Doing what has been done before, predictions, what is easy, parts count predictions, just seems too compelling for too many. Thus 217 remains part of RFPs and too many reliability programs.

What Can We Do Today?

Well to start, start using performance-based reliability requirements. When setting requirements use reliability (A function or set of functions that should survive a duration(s) with some probability given a set of environmental conditions.) It is complete and performance-based.

When confronted with the results of a prediction, especially a parts count or 217 based prediction, refrain from laughing as you toss out (delete) the bit of worthless information. Instead, restate the request for meaningful information concerning what will fail and when.

Physical of failure modelings, accelerated life testing, and other approaches provide a means to estimate future performance. Tallying up failure rates does not.

Now if only we can find (or create) memo’s outlawing the use of MTBF!

About Fred Schenkelberg

I am an experienced reliability engineering and management consultant with my firm FMS Reliability. My passion is working with teams to create cost-effective reliability programs that solve problems, create durable and reliable products, increase customer satisfaction, and reduce warranty costs.

6 thoughts on “The Army Memo to Stop Using Mil HDBK 217

  1. Fred:
    217 was to be used as a guide and the predictions validated by testing and growth. When reliability tests get expensive most companies will cut the costs for R& M tests and operate the equipment to the product maturity point. If we flow down realistic R & M requirements if data is available better prediction models can be built. As for MTBF at the product system level it can be useful because some components never see the MTBF if the components are replaced. R&M practitioners need to be clear in calculating the mean and speciify what distribution is used normal exponential or weibull functions.

    1. Hi Grady,

      I agree with every point except one… I would, as you may suspect do not agree with the use of MTBF under any circumstance. Even with distributions notes, conditions listed, etc. it is so misused and misunderstood to be absolutely worthless, IMHO.

      217 and similar predictions have by design very limited application and again are so often misunderstood and misapplied to render the practice dangerous.



  2. Predictions are difficult, especially in matters concerning the future. MTBF is almost always a problem, and 217 (and all other parts count methods) make assumptions that are not met. Two main issues come immediately to mind. First is the idea that failure rates are constant. They aren’t, but pretending they are makes the math easier. The other main defect is the assumption that you can get useful estimates of failure rates from a table. You can’t, because the failure modes that are actually present depend not only on the components you used, but how you design the product. This list could go on, and the conclusion is unchanged: parts count predictions are easy to do, and that doesn’t make them right or useful.

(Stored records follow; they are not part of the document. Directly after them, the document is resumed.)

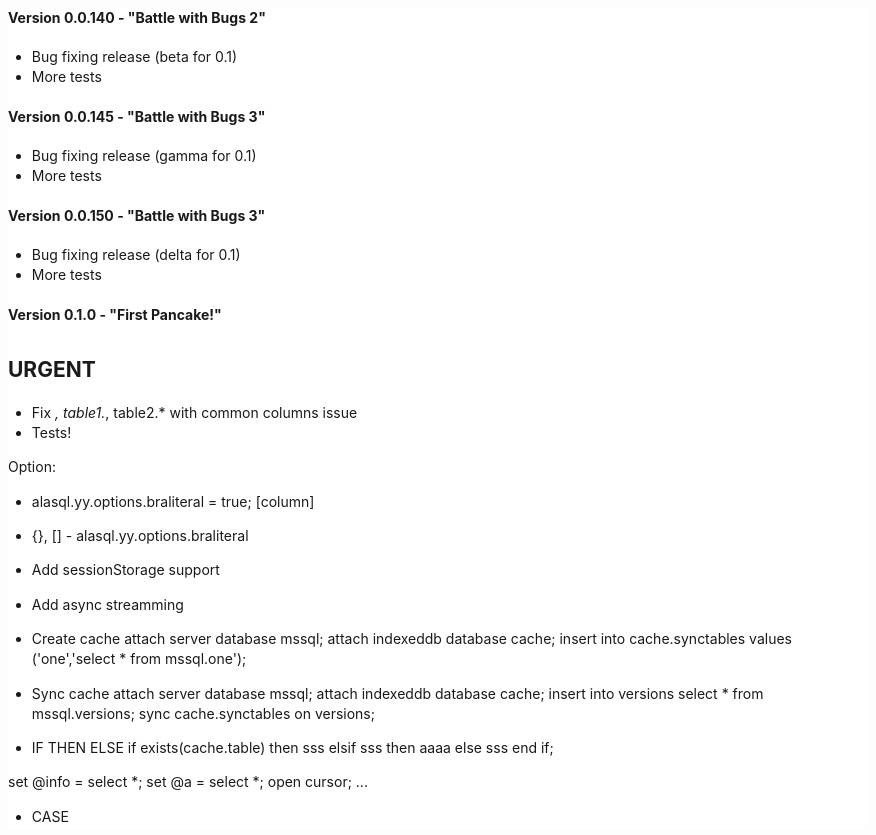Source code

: #### Version 0.0.140 - "Battle with Bugs 2"

* Bug fixing release (beta for 0.1)
* More tests

#### Version 0.0.145 - "Battle with Bugs 3"

* Bug fixing release (gamma for 0.1)
* More tests

#### Version 0.0.150 - "Battle with Bugs 3"

* Bug fixing release (delta for 0.1)
* More tests

#### Version 0.1.0 - "First Pancake!"

## URGENT

* Fix *, table1.*, table2.* with common columns issue
* Tests!

Option:
* alasql.yy.options.braliteral = true; [column]
* {}, [] - alasql.yy.options.braliteral

* Add sessionStorage support
* Add async streamming


* Create cache
attach server database mssql; 
attach indexeddb database cache;
insert into cache.synctables values ('one','select * from mssql.one');

* Sync cache
attach server database mssql; 
attach indexeddb database cache;
insert into versions select * from mssql.versions;
sync cache.synctables on versions;

* IF THEN ELSE
if exists(cache.table) then 
	sss
elsif sss then
	aaaa
else
	sss
end if;

set @info = select *;
set @a = select *;
open cursor;
...

* CASE

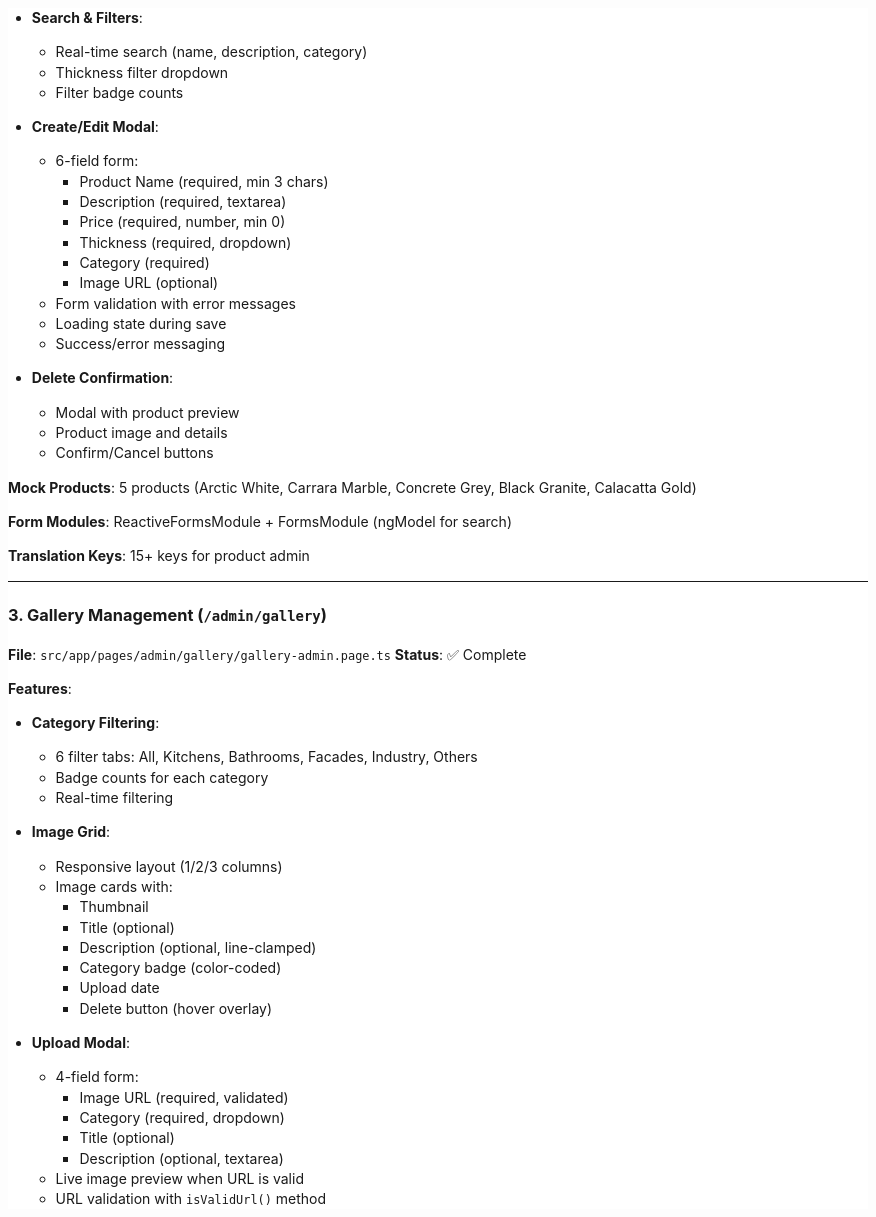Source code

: - **Search & Filters**:
  - Real-time search (name, description, category)
  - Thickness filter dropdown
  - Filter badge counts

- **Create/Edit Modal**:
  - 6-field form:
    - Product Name (required, min 3 chars)
    - Description (required, textarea)
    - Price (required, number, min 0)
    - Thickness (required, dropdown)
    - Category (required)
    - Image URL (optional)
  - Form validation with error messages
  - Loading state during save
  - Success/error messaging

- **Delete Confirmation**:
  - Modal with product preview
  - Product image and details
  - Confirm/Cancel buttons

**Mock Products**: 5 products (Arctic White, Carrara Marble, Concrete Grey, Black Granite, Calacatta Gold)

**Form Modules**: ReactiveFormsModule + FormsModule (ngModel for search)

**Translation Keys**: 15+ keys for product admin

---

### 3. Gallery Management (`/admin/gallery`)
**File**: `src/app/pages/admin/gallery/gallery-admin.page.ts`
**Status**: ✅ Complete

**Features**:
- **Category Filtering**:
  - 6 filter tabs: All, Kitchens, Bathrooms, Facades, Industry, Others
  - Badge counts for each category
  - Real-time filtering

- **Image Grid**:
  - Responsive layout (1/2/3 columns)
  - Image cards with:
    - Thumbnail
    - Title (optional)
    - Description (optional, line-clamped)
    - Category badge (color-coded)
    - Upload date
    - Delete button (hover overlay)

- **Upload Modal**:
  - 4-field form:
    - Image URL (required, validated)
    - Category (required, dropdown)
    - Title (optional)
    - Description (optional, textarea)
  - Live image preview when URL is valid
  - URL validation with `isValidUrl()` method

    At the same time, physics of failure methods and reliability testing have their own pitfalls. Activation energy is rarely 0.7 eV (so acceleration factors can lead to the “Erroneous” equation), and parameter estimates for physics of failure methods require parameter estimates and models. So it’s necessary to be smart when using those methods as well. Still, data is data, and that’s a definite improvement over using a model whose assumptions just don’t match very much in the real world.

    1. Paul:
      The problem with canceling Mil Standards is who cancelled the standard and what did they replace the standards with and has the individual ever used the standards they cancel ? R&M Practitioners need to know what replaces what has been cancelled to avoid having no technical standard as sa guide.

      1. I would make the argument that you and others do not require standards to define and achieve the desired system reliability performance. Standards have long held back the discussion on what is and is not reliability and how to actually achieve it with real systems.

        Canceled standards do not require replacement other than with solid engineering that achieves the desired reliability performance.